_Directions_
A – Summarize the Venice permit fee article in two sentences.
B – Please decide whether each statement below agrees with the Venice permit fee article. Answer yes or no and quote the words of the article that settle it.
(i) Neal Communities received 825 building permits from the city between September 2014 and July 2021.
(ii) The $1.6 million payment to Neal will come out of the city's general revenue fund.
(iii) The Venice City Council debated the settlement agreement at length before approving it.

======== Supplied text

Neal Communities of SWF and Neal Signature Homes LLC proposed the agreement to the city of Venice following a yearslong dispute over its building permit fees.

"After years of expensive litigation, we thought the best course of action was to settle and move forward," Pat Neal, CEO and co-founder of Neal Communities, says in a June 26 emailed statement to the Business Observer.

In August 2022, Neal Communities filed a lawsuit against the city over what it claimed was the improper assessment of fees for building permits.

The company alleged it paid $3.7 million in building permit fees from September 2014 to July 2021, according to the lawsuit. During this time, it received 825 building permits from the city of Venice. The building fees were based on a percentage of the cost of the projects, rather than costs incurred by the city’s building department, as outlined by state law, the lawsuit contended.

"The City of Venice Building Permit Ordinance was incompatible with the powers granted the City under state law," Neal says.

By the company's estimation, it was billed at least $1.45 million over what it should have been through June 2021 and was overcharged when compared with other builders in the city, according to allegations in the lawsuit.

Pat Neal says a settlement with the city of Venice was the "best course of action."
Photo by Stacey Hines

A trial was set to begin June 11. But on June 10 Neal Communities and Neal Signature Homes proposed a settlement to resolve all claims for $1.6 million. The prolific homebuilder, based in Lakewood Ranch, also stipulated that it will not pay builder fees going forward.

City officials are not likely to be concerned other builders will take issue with the fees.

"Through the settlement, Neal Communities acknowledges that the City’s current building permit fee complies with the law," city of Venice spokesperson Lorraine Anderson says in a June 26 emailed statement to the Business Observer. The settlement agreement states that Neal Communities recognizes that the resolution establishing building fees in Venice "results in valuation-based fees which are compliant with State and City law."

Without discussion, the Venice City Council unanimously approved the settlement agreement at its June 25 meeting. It also passed an ordinance adjusting the city’s budget by $1.6 million to cover the cost of the litigation settlement. (The $1.6 million payment to Neal will come out of the city’s building fund.)

"After considerable litigation, including the City prevailing on a significant claim of Neal Communities earlier this year, the City Council determined under the totality of the circumstances it would be in the best interests of the City to accept a complete settlement of this matter that would not impact the City’s general revenue fund and would avoid the risk and expense of further litigation," Anderson says.

================
======== Dataset excerpts

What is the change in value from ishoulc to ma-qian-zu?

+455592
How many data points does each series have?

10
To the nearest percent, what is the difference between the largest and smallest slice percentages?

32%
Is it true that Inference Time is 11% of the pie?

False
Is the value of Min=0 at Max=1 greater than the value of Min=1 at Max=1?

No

================

_Answers to this exercise_
A – In August 2022, Neal Communities sued the city of Venice, contending that the city based its building permit fees on a percentage of project costs rather than on the building department's costs, as state law outlines. Before a trial set for June 11, the company proposed a $1.6 million settlement of all claims, and the Venice City Council unanimously approved it at its June 25 meeting.

B –
(i) Yes: "During this time, it received 825 building permits from the city of Venice."
(ii) No: "The $1.6 million payment to Neal will come out of the city’s building fund."
(iii) No: "Without discussion, the Venice City Council unanimously approved the settlement agreement at its June 25 meeting."